» What is needed
Count the lines in the entries below that contain the word "data" and reply with only that number.

» Records for this exercise

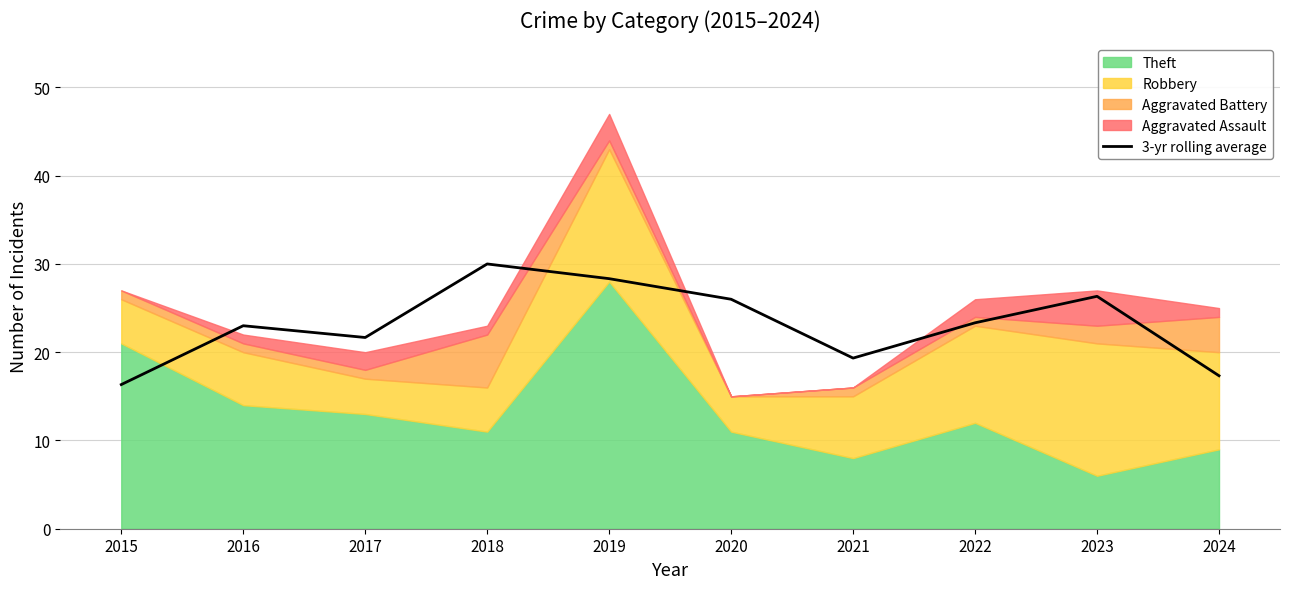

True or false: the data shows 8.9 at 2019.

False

* * *

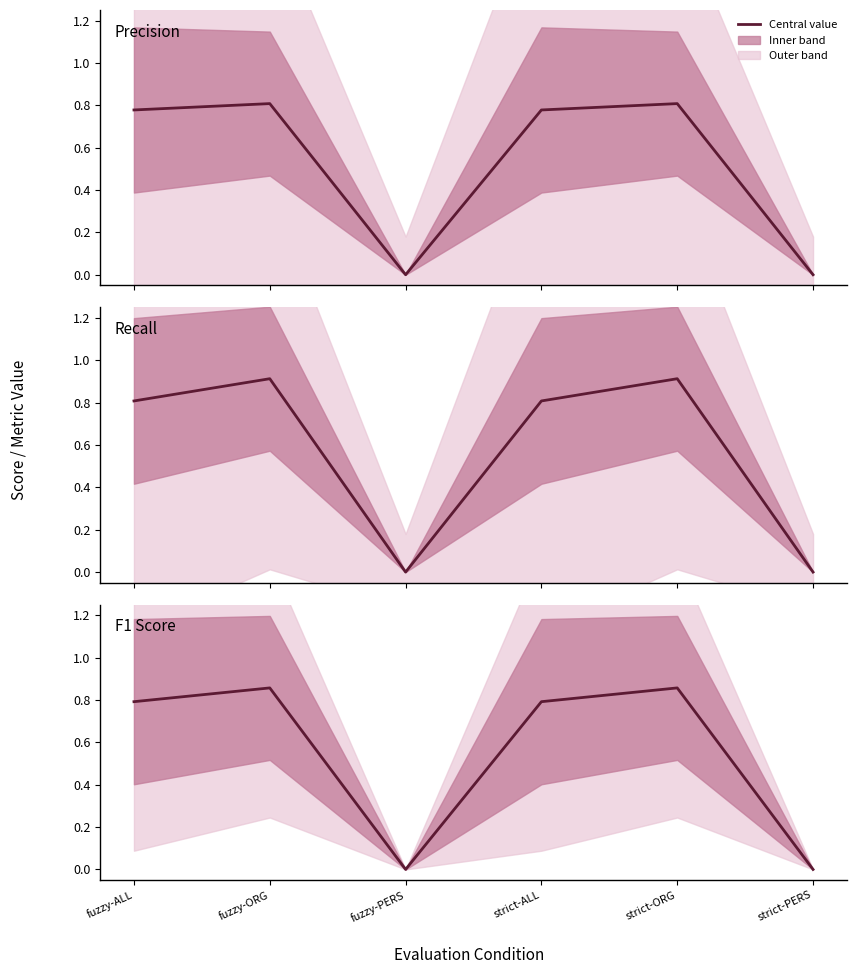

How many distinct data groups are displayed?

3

==

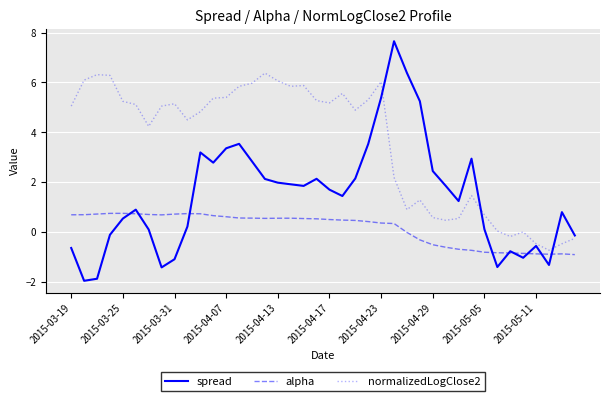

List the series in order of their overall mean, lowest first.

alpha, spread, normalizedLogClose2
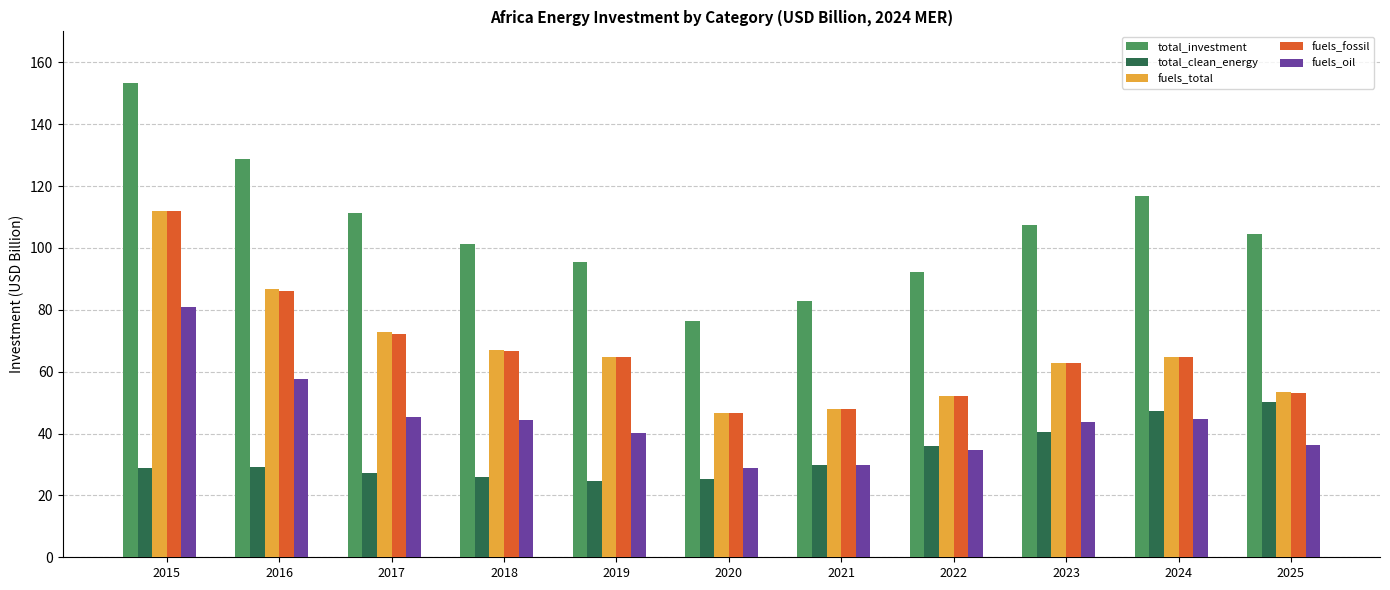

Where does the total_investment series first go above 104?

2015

» Answer space
2